Erol Anar
İktidar sahibi olmak, saraylarda saltanat yaşamak çoğu insanın gözlerini kamaştırır ve sonuçta kişi kendisine, içinden çıktığı topluma yabancılaşır. Bir ilçe belediye başkanı bile kendi çevresinde bir kral gibi saltanat sürer ve iki dudağının arasından çıkan anında belediyede yerine getirilir. İktidar sahibi olmak, bir büyüye kapılmak ve en basit gerçekleri göremeyecek kadar kör olmaktır kimi zaman. Bir koruma ordusunun arasında kendi halkınızdan korkarak yaşarsınız. İşte Latin Amerika’da iktidarın verdiği gücün büyüsüne hiç kapılmayan ve saltanat sürmeden görevini sürdüren az sayıda insanlar da var.
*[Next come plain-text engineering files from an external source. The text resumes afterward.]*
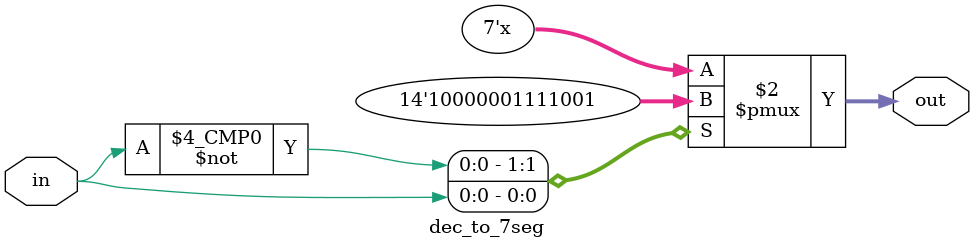
<source format=v>
module dec_to_7seg (out, in);

output [6:0] out;
input in;

reg [6:0] out;

always @(*)
	case (in)
		0: out = 7'b1000000;
		1: out = 7'b1111001;
		2: out = 7'b0100100;
		3: out = 7'b0110000;
		4: out = 7'b0011001;
		5: out = 7'b0010010;
		6: out = 7'b0000010;
		7: out = 7'b1111000;
		8: out = 7'b0000000;
		9: out = 7'b0011000;
	endcase
endmodule
</source>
Eski gerilla, şimdiki Uruguay Devlet Başkanı Pepe Mujica, hâlâ eski evinde yaşıyor. Ve devlet başkanlığı çalışmalarını da genelde buradan yürütüyor. Bakkaldan ekmeğini ve kasaptan etini kendisi alıyor; yemeklerini de eşiyle birlikte yapıyorlar. Başkan bulaşıkları da kendisi yıkıyor. Devlet başkanı olduktan sonra mütevazi yaşamı hiç değişmedi. Mujica bu özellikleriyle Latin Amerika medyasının ilgisini de çekiyor. Çünkü bu konuda Latin Amerika’da neredeyse tek örnek.
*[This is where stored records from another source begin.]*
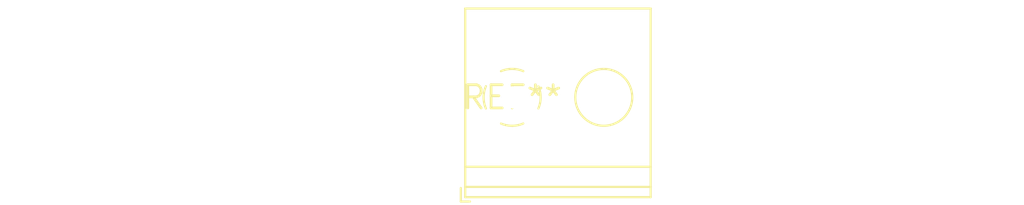
<source format=kicad_pcb>
(kicad_pcb (version 20240108) (generator pcbnew)

  (general
    (thickness 1.6)
  )

  (paper "A4")
  (layers
    (0 "F.Cu" signal)
    (31 "B.Cu" signal)
    (32 "B.Adhes" user "B.Adhesive")
    (33 "F.Adhes" user "F.Adhesive")
    (34 "B.Paste" user)
    (35 "F.Paste" user)
    (36 "B.SilkS" user "B.Silkscreen")
    (37 "F.SilkS" user "F.Silkscreen")
    (38 "B.Mask" user)
    (39 "F.Mask" user)
    (40 "Dwgs.User" user "User.Drawings")
    (41 "Cmts.User" user "User.Comments")
    (42 "Eco1.User" user "User.Eco1")
    (43 "Eco2.User" user "User.Eco2")
    (44 "Edge.Cuts" user)
    (45 "Margin" user)
    (46 "B.CrtYd" user "B.Courtyard")
    (47 "F.CrtYd" user "F.Courtyard")
    (48 "B.Fab" user)
    (49 "F.Fab" user)
    (50 "User.1" user)
    (51 "User.2" user)
    (52 "User.3" user)
    (53 "User.4" user)
    (54 "User.5" user)
    (55 "User.6" user)
    (56 "User.7" user)
    (57 "User.8" user)
    (58 "User.9" user)
  )

  (setup
    (pad_to_mask_clearance 0)
    (pcbplotparams
      (layerselection 0x00010fc_ffffffff)
      (plot_on_all_layers_selection 0x0000000_00000000)
      (disableapertmacros false)
      (usegerberextensions false)
      (usegerberattributes false)
      (usegerberadvancedattributes false)
      (creategerberjobfile false)
      (dashed_line_dash_ratio 12.000000)
      (dashed_line_gap_ratio 3.000000)
      (svgprecision 4)
      (plotframeref false)
      (viasonmask false)
      (mode 1)
      (useauxorigin false)
      (hpglpennumber 1)
      (hpglpenspeed 20)
      (hpglpendiameter 15.000000)
      (dxfpolygonmode false)
      (dxfimperialunits false)
      (dxfusepcbnewfont false)
      (psnegative false)
      (psa4output false)
      (plotreference false)
      (plotvalue false)
      (plotinvisibletext false)
      (sketchpadsonfab false)
      (subtractmaskfromsilk false)
      (outputformat 1)
      (mirror false)
      (drillshape 1)
      (scaleselection 1)
      (outputdirectory "")
    )
  )

  (net 0 "")

  (footprint "TerminalBlock_Philmore_TB132_1x02_P5.00mm_Horizontal" (layer "F.Cu") (at 0 0))

)

</source>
Başkan, asıl adı José Alberto Mujica Cordano olan, ancak halk arasında Pepe Mujica olarak tanınan çiftçi kökenli bir insan.
Mujica kendisi ile ilgili şunları söylüyor: “Benim yaşam stilim kendi hayatımdaki evrimi yaşamaktır. Hayatım boyunca eşitlik için mücadele ettim. İnsanlar aslında para ile satın almıyorlar, zamanlarını harcayarak satın alıyorlar. Çünkü zamanlarını, bu paraya sahip olmak için harcıyorlar.”
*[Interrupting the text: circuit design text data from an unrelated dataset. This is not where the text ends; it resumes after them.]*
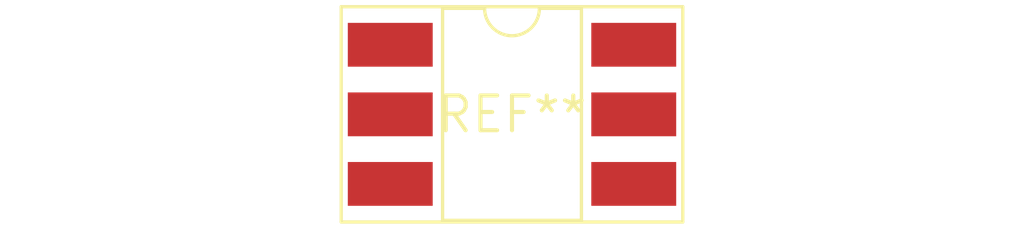
<source format=kicad_pcb>
(kicad_pcb (version 20240108) (generator pcbnew)

  (general
    (thickness 1.6)
  )

  (paper "A4")
  (layers
    (0 "F.Cu" signal)
    (31 "B.Cu" signal)
    (32 "B.Adhes" user "B.Adhesive")
    (33 "F.Adhes" user "F.Adhesive")
    (34 "B.Paste" user)
    (35 "F.Paste" user)
    (36 "B.SilkS" user "B.Silkscreen")
    (37 "F.SilkS" user "F.Silkscreen")
    (38 "B.Mask" user)
    (39 "F.Mask" user)
    (40 "Dwgs.User" user "User.Drawings")
    (41 "Cmts.User" user "User.Comments")
    (42 "Eco1.User" user "User.Eco1")
    (43 "Eco2.User" user "User.Eco2")
    (44 "Edge.Cuts" user)
    (45 "Margin" user)
    (46 "B.CrtYd" user "B.Courtyard")
    (47 "F.CrtYd" user "F.Courtyard")
    (48 "B.Fab" user)
    (49 "F.Fab" user)
    (50 "User.1" user)
    (51 "User.2" user)
    (52 "User.3" user)
    (53 "User.4" user)
    (54 "User.5" user)
    (55 "User.6" user)
    (56 "User.7" user)
    (57 "User.8" user)
    (58 "User.9" user)
  )

  (setup
    (pad_to_mask_clearance 0)
    (pcbplotparams
      (layerselection 0x00010fc_ffffffff)
      (plot_on_all_layers_selection 0x0000000_00000000)
      (disableapertmacros false)
      (usegerberextensions false)
      (usegerberattributes false)
      (usegerberadvancedattributes false)
      (creategerberjobfile false)
      (dashed_line_dash_ratio 12.000000)
      (dashed_line_gap_ratio 3.000000)
      (svgprecision 4)
      (plotframeref false)
      (viasonmask false)
      (mode 1)
      (useauxorigin false)
      (hpglpennumber 1)
      (hpglpenspeed 20)
      (hpglpendiameter 15.000000)
      (dxfpolygonmode false)
      (dxfimperialunits false)
      (dxfusepcbnewfont false)
      (psnegative false)
      (psa4output false)
      (plotreference false)
      (plotvalue false)
      (plotinvisibletext false)
      (sketchpadsonfab false)
      (subtractmaskfromsilk false)
      (outputformat 1)
      (mirror false)
      (drillshape 1)
      (scaleselection 1)
      (outputdirectory "")
    )
  )

  (net 0 "")

  (footprint "DIP-6_W8.89mm_SMDSocket_LongPads" (layer "F.Cu") (at 0 0))

)

</source>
Mujica, 40 yıldan fazladır evli olduğu eşiyle mütevazi evinde yaşıyor ve başkan seçildikten sonra yaşamında en küçük ayrıcalıklı bir değişiklik olmadı. Mujica’nın eski model bir kaplumbağa tipi wolkswagen arabası var ve maaşının yüzde 90’ını da yoksullara dağıtıyor. Bu özelliği ile, dünyanın en yoksul başkanı olarak biliniyor. Maaşı 12.500 dolar olan Başkan, sadece 1250 dolar ile yaşıyor ve bunun dışındaki tüm parayı dağıtıyor. Ayrıca bir koruma ordusu ile de gezmiyor.
78 yaşındaki eski Tupamaro gerillasi olan Mujica, 14 yıl hapis yatmıştı.